Records drawn from a dataset:
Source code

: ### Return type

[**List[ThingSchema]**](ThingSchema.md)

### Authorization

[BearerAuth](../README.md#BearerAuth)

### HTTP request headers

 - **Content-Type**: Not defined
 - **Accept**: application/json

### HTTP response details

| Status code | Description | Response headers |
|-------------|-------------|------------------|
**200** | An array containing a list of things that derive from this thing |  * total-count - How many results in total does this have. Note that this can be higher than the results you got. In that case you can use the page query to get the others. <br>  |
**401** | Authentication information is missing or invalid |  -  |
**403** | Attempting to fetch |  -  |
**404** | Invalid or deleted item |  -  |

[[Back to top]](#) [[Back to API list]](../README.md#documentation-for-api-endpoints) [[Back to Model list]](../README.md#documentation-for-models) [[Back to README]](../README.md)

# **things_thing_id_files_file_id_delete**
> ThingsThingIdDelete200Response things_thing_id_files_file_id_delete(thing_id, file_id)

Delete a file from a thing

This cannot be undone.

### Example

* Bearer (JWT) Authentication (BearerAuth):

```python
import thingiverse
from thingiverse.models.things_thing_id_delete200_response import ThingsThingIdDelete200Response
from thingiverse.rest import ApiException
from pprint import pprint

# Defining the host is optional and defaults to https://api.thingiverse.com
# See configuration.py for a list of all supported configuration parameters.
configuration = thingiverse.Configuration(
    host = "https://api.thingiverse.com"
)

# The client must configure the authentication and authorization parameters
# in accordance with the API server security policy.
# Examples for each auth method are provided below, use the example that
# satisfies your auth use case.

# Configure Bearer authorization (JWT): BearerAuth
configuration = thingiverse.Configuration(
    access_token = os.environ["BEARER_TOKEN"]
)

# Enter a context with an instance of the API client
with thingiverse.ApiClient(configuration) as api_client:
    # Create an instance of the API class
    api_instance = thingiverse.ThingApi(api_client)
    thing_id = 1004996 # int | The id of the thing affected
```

==

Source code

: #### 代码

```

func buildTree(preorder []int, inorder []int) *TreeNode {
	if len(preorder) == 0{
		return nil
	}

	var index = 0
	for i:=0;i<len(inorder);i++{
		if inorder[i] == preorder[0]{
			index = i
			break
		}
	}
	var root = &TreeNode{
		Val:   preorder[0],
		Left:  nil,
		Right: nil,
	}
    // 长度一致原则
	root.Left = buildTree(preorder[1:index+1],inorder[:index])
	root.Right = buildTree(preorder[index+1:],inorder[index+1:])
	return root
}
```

* * *

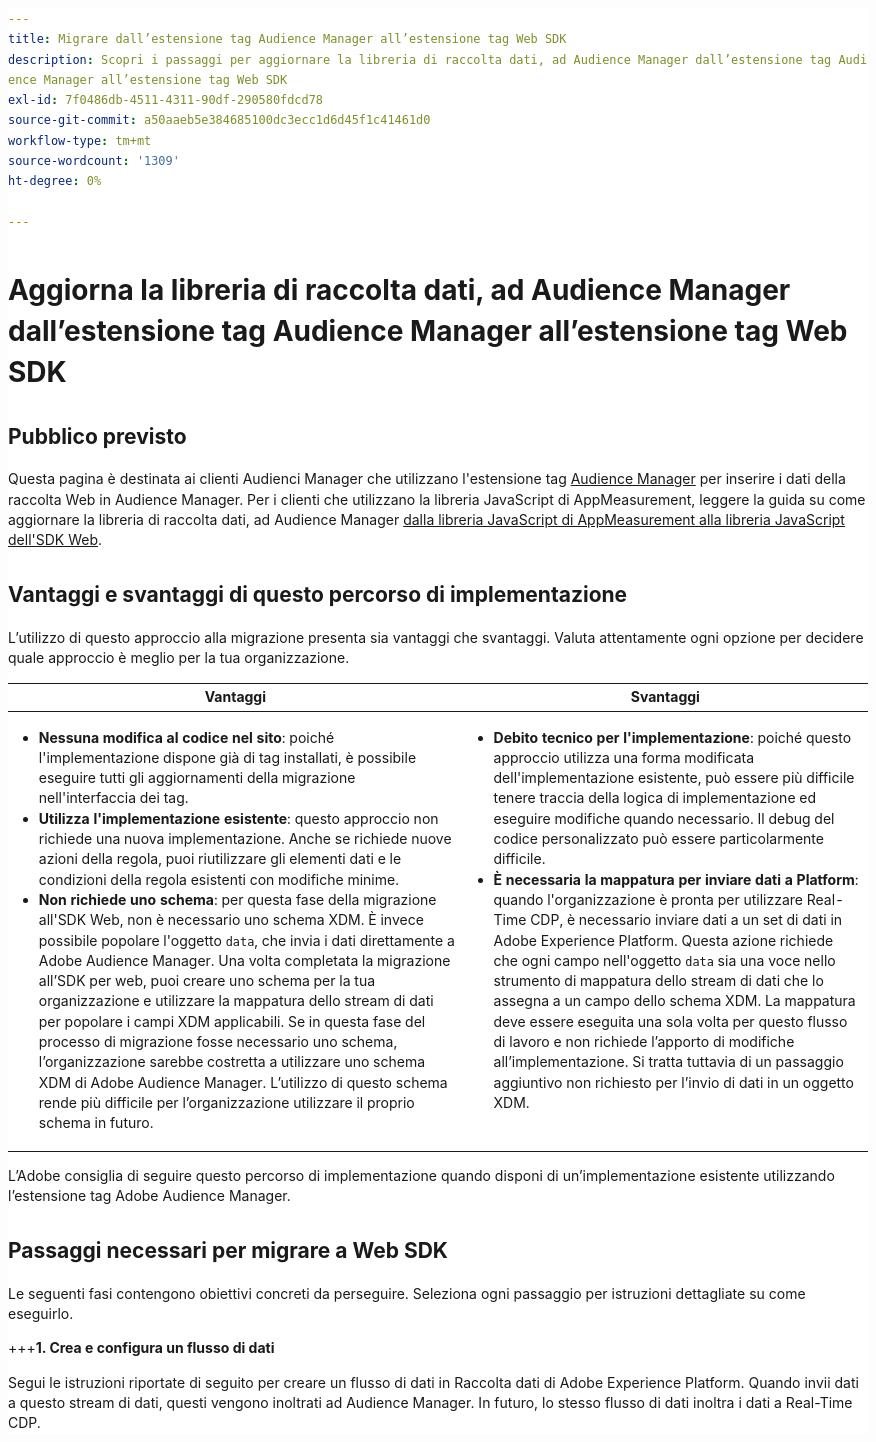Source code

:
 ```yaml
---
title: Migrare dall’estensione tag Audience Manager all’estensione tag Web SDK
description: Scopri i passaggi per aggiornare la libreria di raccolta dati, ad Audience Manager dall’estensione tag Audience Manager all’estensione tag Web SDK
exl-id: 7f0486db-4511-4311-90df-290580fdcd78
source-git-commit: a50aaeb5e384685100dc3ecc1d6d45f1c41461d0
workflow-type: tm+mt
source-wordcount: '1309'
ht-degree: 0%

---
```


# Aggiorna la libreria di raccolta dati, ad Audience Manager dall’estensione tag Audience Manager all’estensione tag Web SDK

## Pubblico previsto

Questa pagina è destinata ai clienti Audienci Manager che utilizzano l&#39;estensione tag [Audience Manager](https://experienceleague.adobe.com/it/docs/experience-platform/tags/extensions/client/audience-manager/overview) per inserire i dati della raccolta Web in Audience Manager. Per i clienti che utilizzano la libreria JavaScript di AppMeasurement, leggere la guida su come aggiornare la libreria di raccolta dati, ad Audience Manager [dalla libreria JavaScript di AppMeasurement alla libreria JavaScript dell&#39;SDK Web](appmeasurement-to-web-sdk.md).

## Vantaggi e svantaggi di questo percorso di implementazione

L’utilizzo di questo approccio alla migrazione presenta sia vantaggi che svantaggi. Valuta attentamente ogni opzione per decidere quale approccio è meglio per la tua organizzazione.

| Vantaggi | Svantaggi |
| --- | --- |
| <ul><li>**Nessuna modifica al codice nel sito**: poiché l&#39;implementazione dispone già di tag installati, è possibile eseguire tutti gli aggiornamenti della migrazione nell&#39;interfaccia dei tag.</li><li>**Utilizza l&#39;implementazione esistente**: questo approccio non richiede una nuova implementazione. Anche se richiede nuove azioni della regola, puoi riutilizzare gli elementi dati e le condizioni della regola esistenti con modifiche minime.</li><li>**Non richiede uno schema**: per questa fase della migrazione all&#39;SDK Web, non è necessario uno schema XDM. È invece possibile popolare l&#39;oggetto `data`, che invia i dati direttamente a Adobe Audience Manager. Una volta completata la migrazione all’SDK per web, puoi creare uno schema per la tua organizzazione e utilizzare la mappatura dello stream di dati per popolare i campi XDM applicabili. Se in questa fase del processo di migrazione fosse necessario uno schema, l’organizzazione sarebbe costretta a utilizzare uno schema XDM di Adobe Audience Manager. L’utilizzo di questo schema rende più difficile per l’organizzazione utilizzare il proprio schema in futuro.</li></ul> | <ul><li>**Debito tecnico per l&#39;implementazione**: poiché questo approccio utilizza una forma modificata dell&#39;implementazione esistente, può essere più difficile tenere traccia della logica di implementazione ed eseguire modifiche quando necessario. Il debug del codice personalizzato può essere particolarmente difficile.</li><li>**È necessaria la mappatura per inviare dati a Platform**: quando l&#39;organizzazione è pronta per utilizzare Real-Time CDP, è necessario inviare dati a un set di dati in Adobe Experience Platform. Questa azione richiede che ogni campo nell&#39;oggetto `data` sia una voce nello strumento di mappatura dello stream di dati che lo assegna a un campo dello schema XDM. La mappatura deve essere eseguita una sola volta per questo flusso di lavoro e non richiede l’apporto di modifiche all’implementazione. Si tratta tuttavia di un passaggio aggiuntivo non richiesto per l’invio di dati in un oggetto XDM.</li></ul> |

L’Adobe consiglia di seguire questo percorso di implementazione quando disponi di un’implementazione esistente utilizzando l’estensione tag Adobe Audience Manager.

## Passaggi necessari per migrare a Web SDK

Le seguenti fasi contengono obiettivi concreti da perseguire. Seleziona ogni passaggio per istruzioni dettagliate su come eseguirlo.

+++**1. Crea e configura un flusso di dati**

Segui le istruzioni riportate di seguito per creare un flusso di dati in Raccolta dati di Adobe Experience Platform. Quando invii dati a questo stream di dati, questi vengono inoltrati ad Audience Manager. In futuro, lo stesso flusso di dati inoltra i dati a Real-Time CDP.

◆ **Task**
How many lines of these records include the word "that"? Only the number should be written.

◆ **Answer section**
2